Grusch declined to elaborate on many of his answers, saying it would pertain to classified information that he was barred from discussing in a public hearing.
The Pentagon’s UAP task force, the All-domain Anomaly Resolution Office, hasn’t been able to substantiate claims that any federal programs have possessed or reverse-engineered extraterrestrial materials, a spokesperson for the Defense Department said.
“The Department is fully committed to openness and accountability to the American people, which it must balance with its obligation to protect sensitive information, sources, and methods,” the spokesperson said.
The All-domain Anomaly Resolution Office has also said it has found no credible evidence of extraterrestrial activity.
Rep. Tim Burchett (R., Tenn.), and Rep. Anna Paulina Luna (R., Fla.), said after the meeting they would seek a closed-door hearing with Grusch.
The committee plans to hold further public hearings on UAP, Burchett said.
“We’re going to start talking to people, we’re going to start naming names,” Burchett said.
The other two witnesses are former U.S. Navy fighter pilots Ryan Graves, executive director of the UAP-focused advocacy group Americans for Safe Aerospace, and retired Cmdr. David Fravor.
“These sightings are not rare or isolated,” said Graves, who served in the Navy for over a decade. “Military aircrews and commercial pilots, trained observers whose lives depend on accurate identification, are frequently witnessing these phenomena.”
Graves said his aircrew saw UAP during a training exercise off the coast of Virginia Beach, Va. Two jets encountered “a dark gray or black cube inside of a clear sphere” and the object came within 50 feet of the lead aircraft, he said. It was estimated to be 5 to 15 feet in diameter, he said.
The mission was terminated, Graves said. The squadron submitted a safety report, but there was no official acknowledgment of the incident, he said.
The encounters with UAP became so common that the aircrew would discuss the risk of the objects during preflight briefings, Graves said.
Fravor’s testimony included his account of witnessing UAP in 2004 off the coast of San Diego. Fravor had been directed to inspect an object, and was told by the mission’s air controller that these objects had been observed for over two weeks coming down from over 80,000 feet and rapidly descending down to 20,000 feet, hanging there for hours and then going straight back up.
Fravor said he saw a small white object that looked like a Tic Tac and had no rotors or wings. It was “moving very abruptly over the white water, like a ping-pong ball,” he said.
Fravor flew his aircraft closer to get a better view of the UAP, and “it rapidly accelerated and disappeared,” he said.
The air controller informed him that the object was now about 60 miles away, traveling that distance in less than a minute, Fravor said.
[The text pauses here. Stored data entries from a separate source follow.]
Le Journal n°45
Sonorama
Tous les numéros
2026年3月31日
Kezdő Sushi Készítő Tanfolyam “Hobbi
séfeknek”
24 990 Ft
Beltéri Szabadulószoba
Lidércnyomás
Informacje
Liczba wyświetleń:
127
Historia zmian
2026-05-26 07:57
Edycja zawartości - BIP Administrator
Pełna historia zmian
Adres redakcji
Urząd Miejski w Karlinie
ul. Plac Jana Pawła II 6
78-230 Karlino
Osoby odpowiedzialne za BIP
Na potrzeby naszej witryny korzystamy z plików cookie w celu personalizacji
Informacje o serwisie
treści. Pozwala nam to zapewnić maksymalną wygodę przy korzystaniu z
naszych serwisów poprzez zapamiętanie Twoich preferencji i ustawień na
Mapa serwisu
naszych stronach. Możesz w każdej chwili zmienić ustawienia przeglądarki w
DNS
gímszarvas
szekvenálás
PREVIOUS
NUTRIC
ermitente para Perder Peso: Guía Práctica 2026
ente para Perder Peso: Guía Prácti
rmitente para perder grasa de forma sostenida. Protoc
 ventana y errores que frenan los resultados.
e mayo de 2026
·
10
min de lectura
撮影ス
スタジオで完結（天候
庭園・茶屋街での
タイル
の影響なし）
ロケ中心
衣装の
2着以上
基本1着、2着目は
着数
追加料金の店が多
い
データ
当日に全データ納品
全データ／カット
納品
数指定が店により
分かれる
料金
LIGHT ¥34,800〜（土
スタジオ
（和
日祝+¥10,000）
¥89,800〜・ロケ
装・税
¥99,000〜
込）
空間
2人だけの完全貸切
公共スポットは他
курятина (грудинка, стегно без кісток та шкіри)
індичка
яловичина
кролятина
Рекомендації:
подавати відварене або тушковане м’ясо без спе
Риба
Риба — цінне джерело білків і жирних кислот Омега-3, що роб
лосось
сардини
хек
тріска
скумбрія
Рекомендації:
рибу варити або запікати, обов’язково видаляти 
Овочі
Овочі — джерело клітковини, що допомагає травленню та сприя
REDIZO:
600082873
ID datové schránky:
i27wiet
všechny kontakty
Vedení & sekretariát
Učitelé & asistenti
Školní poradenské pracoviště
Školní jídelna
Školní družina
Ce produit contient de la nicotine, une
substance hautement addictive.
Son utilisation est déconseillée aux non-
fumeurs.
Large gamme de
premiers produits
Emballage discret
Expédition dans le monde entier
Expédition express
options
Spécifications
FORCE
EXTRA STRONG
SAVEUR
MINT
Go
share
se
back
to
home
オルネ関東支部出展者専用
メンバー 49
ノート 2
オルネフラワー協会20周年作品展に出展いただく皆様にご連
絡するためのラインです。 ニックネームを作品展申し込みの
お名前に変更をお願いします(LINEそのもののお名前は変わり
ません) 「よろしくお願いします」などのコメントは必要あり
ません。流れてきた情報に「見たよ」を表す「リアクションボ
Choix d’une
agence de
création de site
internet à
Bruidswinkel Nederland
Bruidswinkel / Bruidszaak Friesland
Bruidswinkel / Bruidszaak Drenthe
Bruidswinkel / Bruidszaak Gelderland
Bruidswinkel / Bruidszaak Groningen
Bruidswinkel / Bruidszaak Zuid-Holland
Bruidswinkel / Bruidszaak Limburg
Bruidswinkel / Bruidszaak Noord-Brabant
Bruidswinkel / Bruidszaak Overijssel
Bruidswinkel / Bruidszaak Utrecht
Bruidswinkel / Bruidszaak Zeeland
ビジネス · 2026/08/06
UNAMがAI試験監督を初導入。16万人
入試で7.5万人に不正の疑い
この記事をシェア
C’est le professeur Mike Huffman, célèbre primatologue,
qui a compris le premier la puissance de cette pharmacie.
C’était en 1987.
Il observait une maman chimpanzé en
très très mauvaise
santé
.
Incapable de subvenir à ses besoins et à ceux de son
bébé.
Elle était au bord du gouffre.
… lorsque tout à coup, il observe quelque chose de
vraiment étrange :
Fravor said he believed UAP posed a potential threat to national security, especially if a foreign adversary captures one and is able to duplicate the technology.
“The technology we faced was far superior to anything that we had,” said Fravor, referring to the UAP he witnessed in 2004.
All three witnesses said the UAP may be probing for weakness in the U.S. military system.
Provisions in the Senate’s version of this year’s National Defense Authorization Act would require federal agencies to hand over records related to UAP to a panel with the power to declassify them. The provisions have bipartisan support.
Federal officials have begun releasing some information about UAP. The Office of the Director of National Intelligence released a report in 2021 that reviewed dozens of reports of mysterious flying objects between 2004 and 2021.
The report found several examples of objects that lacked visible forms of propulsion or that appeared to use technology beyond the known capabilities of the U.S. or its adversaries.
U.S. defense officials released videos of such objects last year during the first Congressional hearing on the subject in more than half a century. One video, taken from the cockpit of an aircraft, showed a spherical object flying to the right of the aircraft. Military officials were unable to explain what the object was.
Sean Kirkpatrick, director of the All-domain Anomaly Resolution Office, said in public testimony in May his office is studying about 800 cases of UAP reported from 1996 to 2023. Only a small percentage of those cases are anomalies that can’t be explained, he said.
The National Aeronautics and Space Administration has established a separate panel tasked with reviewing nonclassified data on UAP. The team plans to issue a report on its findings this summer.